Twenty years later, they had a mortgage, a daughter in college they tried to help out, and Frank now ran his dad's garage since his father's heart attack a few years back. Marianne worked as a waitress part time, her tips paying for the groceries, and her meager wages going into retirement funds for the two of them.
They were both tired. Worn out before either of them reached forty. Frank was only forty but acted seventy most days. Came home from work after seven after the garage closed, sat in front of the television and ate whatever dinner she'd prepared for them, then took a shower and was asleep by nine. He was out of the house by seven in the morning. Six days a week. On the seventh, he rested, watched whatever sport was on TV, or went fishing with his dad, or hunting with his brother, or…almost anything not involving her because she worked most Sundays at the diner.
One of them had to do something to spice up their marriage or, she feared, they'd become like her parents. Resentful, hateful almost, residing in the same house but living completely separate lives.
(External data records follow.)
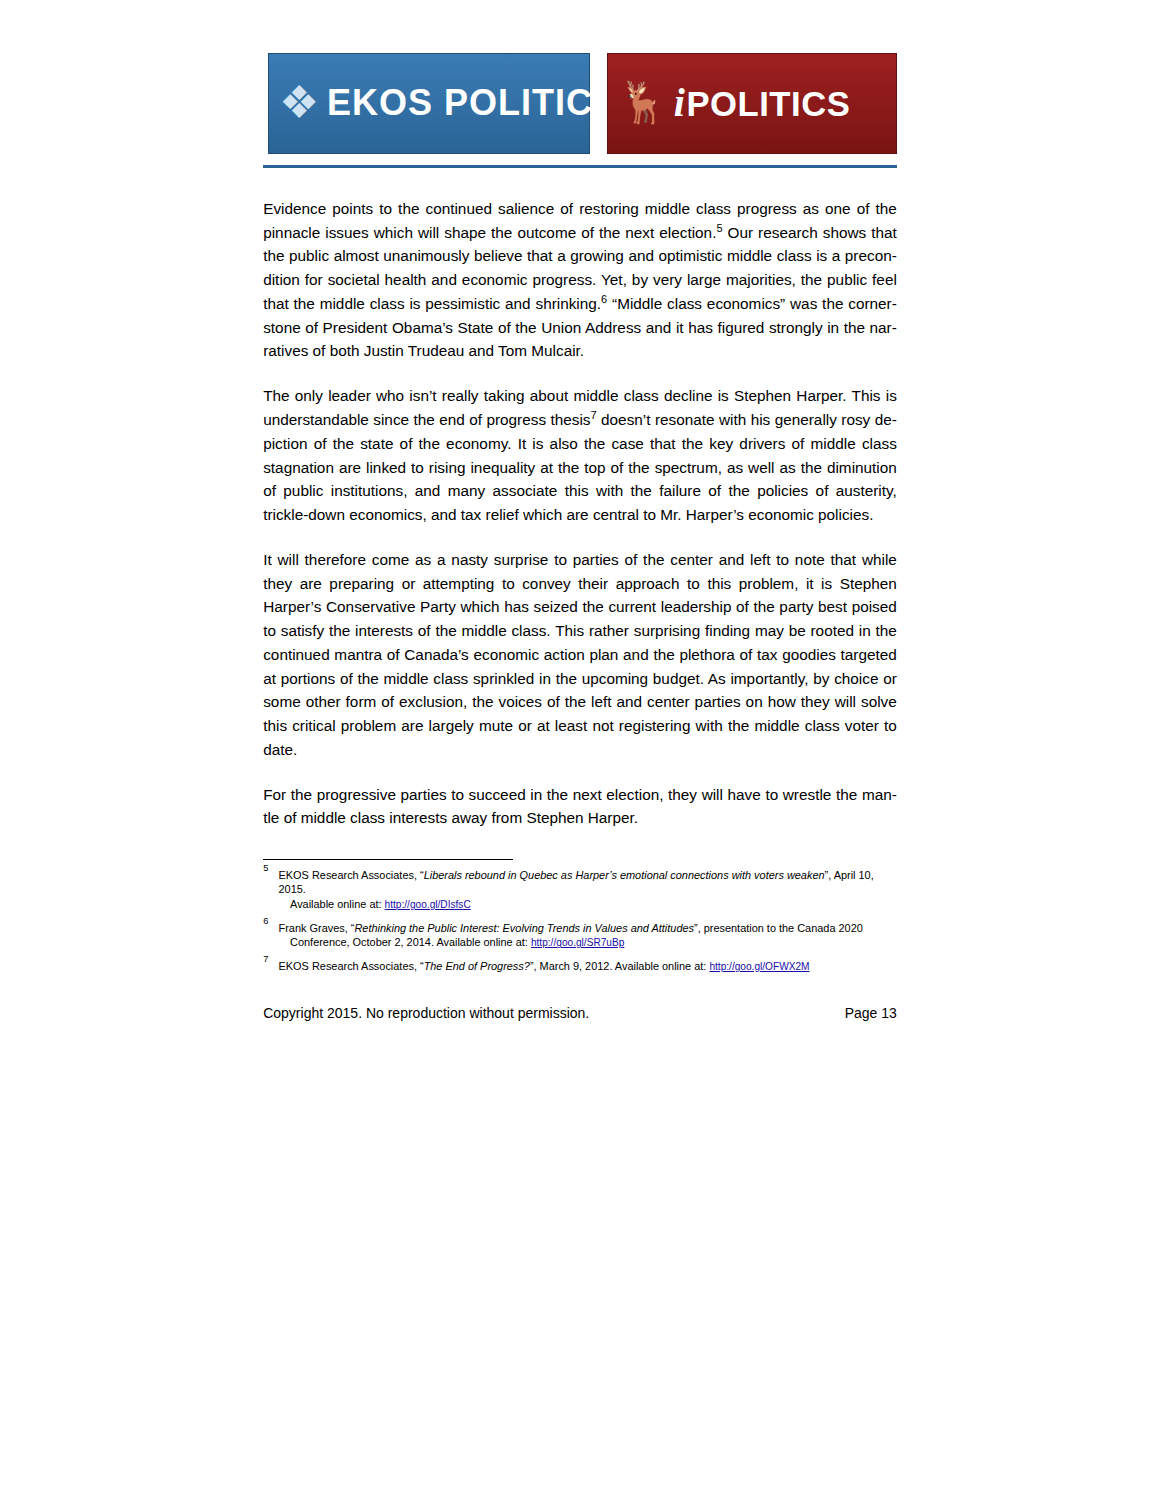❖ EKOS POLITICS
🦌 i POLITICS
Evidence points to the continued salience of restoring middle class progress as one of the pinnacle issues which will shape the outcome of the next election.5 Our research shows that the public almost unanimously believe that a growing and optimistic middle class is a precondition for societal health and economic progress. Yet, by very large majorities, the public feel that the middle class is pessimistic and shrinking.6 “Middle class economics” was the cornerstone of President Obama’s State of the Union Address and it has figured strongly in the narratives of both Justin Trudeau and Tom Mulcair.
The only leader who isn’t really taking about middle class decline is Stephen Harper. This is understandable since the end of progress thesis7 doesn’t resonate with his generally rosy depiction of the state of the economy. It is also the case that the key drivers of middle class stagnation are linked to rising inequality at the top of the spectrum, as well as the diminution of public institutions, and many associate this with the failure of the policies of austerity, trickle-down economics, and tax relief which are central to Mr. Harper’s economic policies.
It will therefore come as a nasty surprise to parties of the center and left to note that while they are preparing or attempting to convey their approach to this problem, it is Stephen Harper’s Conservative Party which has seized the current leadership of the party best poised to satisfy the interests of the middle class. This rather surprising finding may be rooted in the continued mantra of Canada’s economic action plan and the plethora of tax goodies targeted at portions of the middle class sprinkled in the upcoming budget. As importantly, by choice or some other form of exclusion, the voices of the left and center parties on how they will solve this critical problem are largely mute or at least not registering with the middle class voter to date.
For the progressive parties to succeed in the next election, they will have to wrestle the mantle of middle class interests away from Stephen Harper.
5EKOS Research Associates, “Liberals rebound in Quebec as Harper’s emotional connections with voters weaken”, April 10, 2015. Available online at: http://goo.gl/DIsfsC
6Frank Graves, “Rethinking the Public Interest: Evolving Trends in Values and Attitudes”, presentation to the Canada 2020 Conference, October 2, 2014. Available online at: http://goo.gl/SR7uBp
7EKOS Research Associates, “The End of Progress?”, March 9, 2012. Available online at: http://goo.gl/OFWX2M
Copyright 2015. No reproduction without permission. Page 13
Marianne wasn't in bad shape. She cooked healthy food for them, got a lot of exercise waiting tables, tried not to indulge in sweets—though that was tough when chocolate was not a bad substitute for love.
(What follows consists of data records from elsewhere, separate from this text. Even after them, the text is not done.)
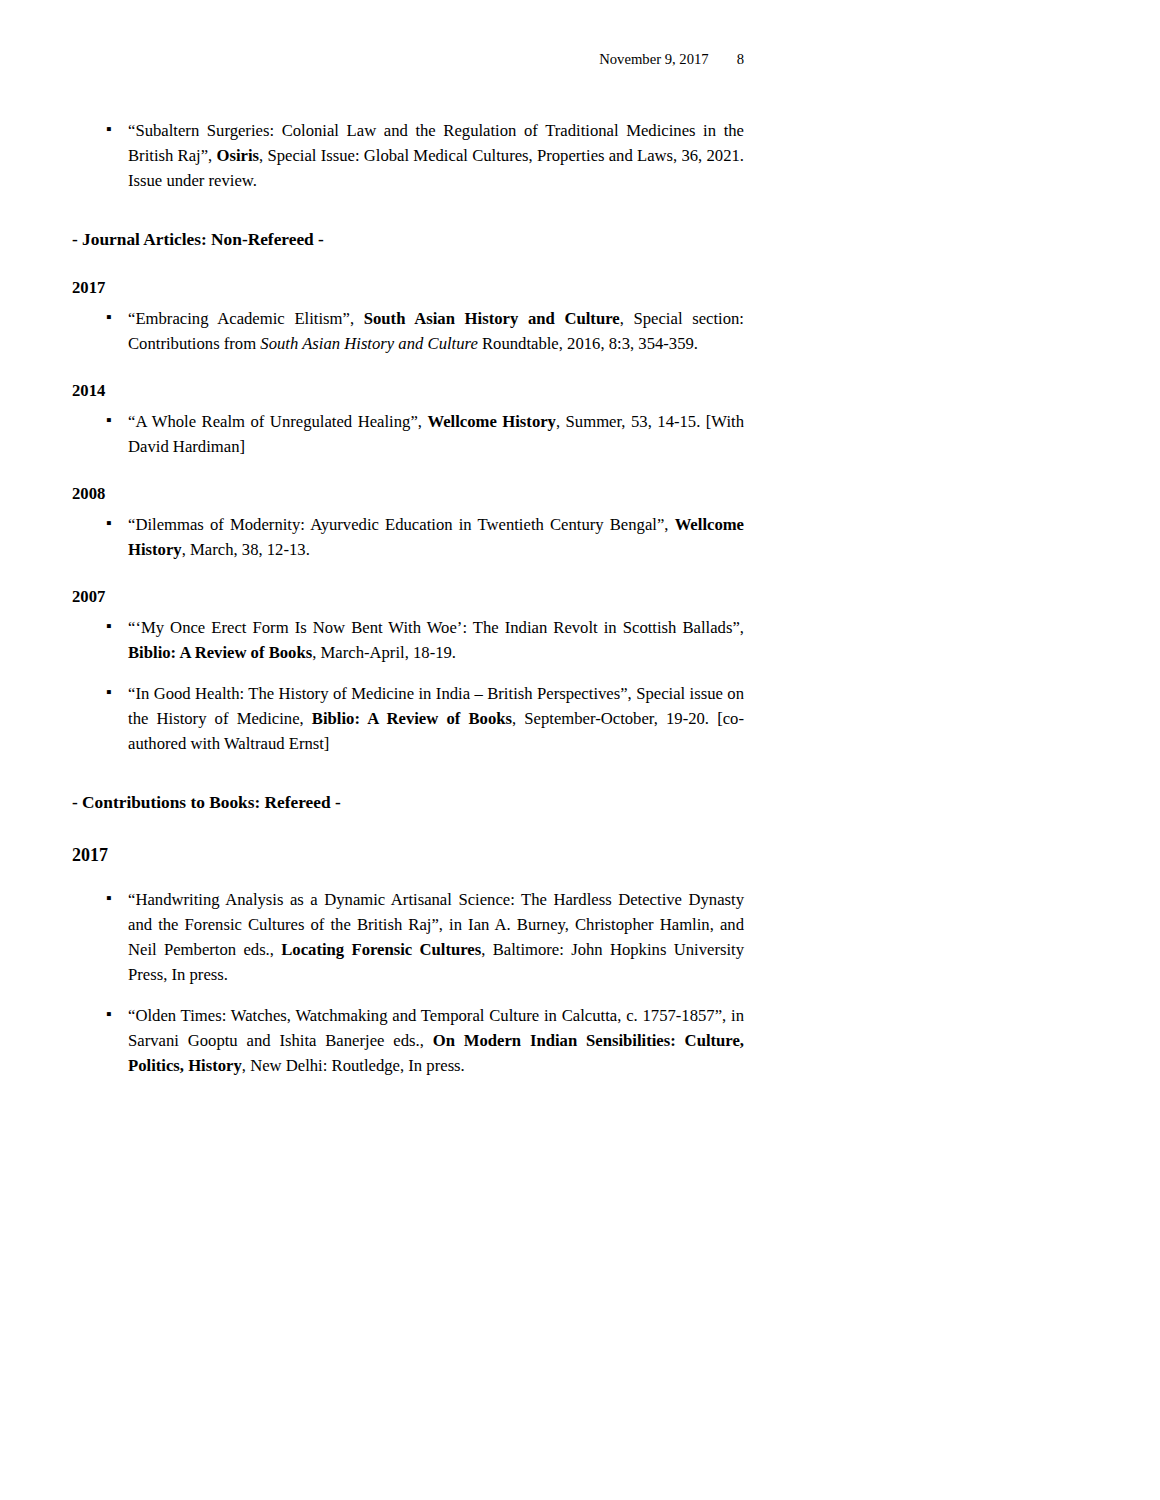November 9, 20178
“Subaltern Surgeries: Colonial Law and the Regulation of Traditional Medicines in the British Raj”, Osiris, Special Issue: Global Medical Cultures, Properties and Laws, 36, 2021. Issue under review.
- Journal Articles: Non-Refereed -
2017
“Embracing Academic Elitism”, South Asian History and Culture, Special section: Contributions from South Asian History and Culture Roundtable, 2016, 8:3, 354-359.
2014
“A Whole Realm of Unregulated Healing”, Wellcome History, Summer, 53, 14-15. [With David Hardiman]
2008
“Dilemmas of Modernity: Ayurvedic Education in Twentieth Century Bengal”, Wellcome History, March, 38, 12-13.
2007
“‘My Once Erect Form Is Now Bent With Woe’: The Indian Revolt in Scottish Ballads”, Biblio: A Review of Books, March-April, 18-19.
“In Good Health: The History of Medicine in India – British Perspectives”, Special issue on the History of Medicine, Biblio: A Review of Books, September-October, 19-20. [co-authored with Waltraud Ernst]
- Contributions to Books: Refereed -
2017
“Handwriting Analysis as a Dynamic Artisanal Science: The Hardless Detective Dynasty and the Forensic Cultures of the British Raj”, in Ian A. Burney, Christopher Hamlin, and Neil Pemberton eds., Locating Forensic Cultures, Baltimore: John Hopkins University Press, In press.
“Olden Times: Watches, Watchmaking and Temporal Culture in Calcutta, c. 1757-1857”, in Sarvani Gooptu and Ishita Banerjee eds., On Modern Indian Sensibilities: Culture, Politics, History, New Delhi: Routledge, In press.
She shook her head. Frank still loved her. He always gave her a kiss when he came home from work. It might be on the forehead now rather than a tongue-dueling kiss, but he showed affection. Somewhat. A little peck, a quick hug before he left in the morning for work, a tender word now and then.
She felt loved.
She just didn't really feel…loved. Sex. She wanted sex! And she wanted lots and lots of it. Hot, hard, dirty, nasty, up-against-the-wall, teeth-crashing, boob-smashing, pelvic-grinding sex. She wanted to lie panting in his arms, their bodies stuck together with sweat, her panties ripped, teeth marks in her skin, fingernail marks in his.
Ohh, it had been so long!
Girding her nerve, she shoved open the car door into the blustery February wind and headed into Dreams Come True, hoping that hers would tonight. It wasn't as if she was asking to win the lottery; she just wanted a mind-numbing fuck from her husband.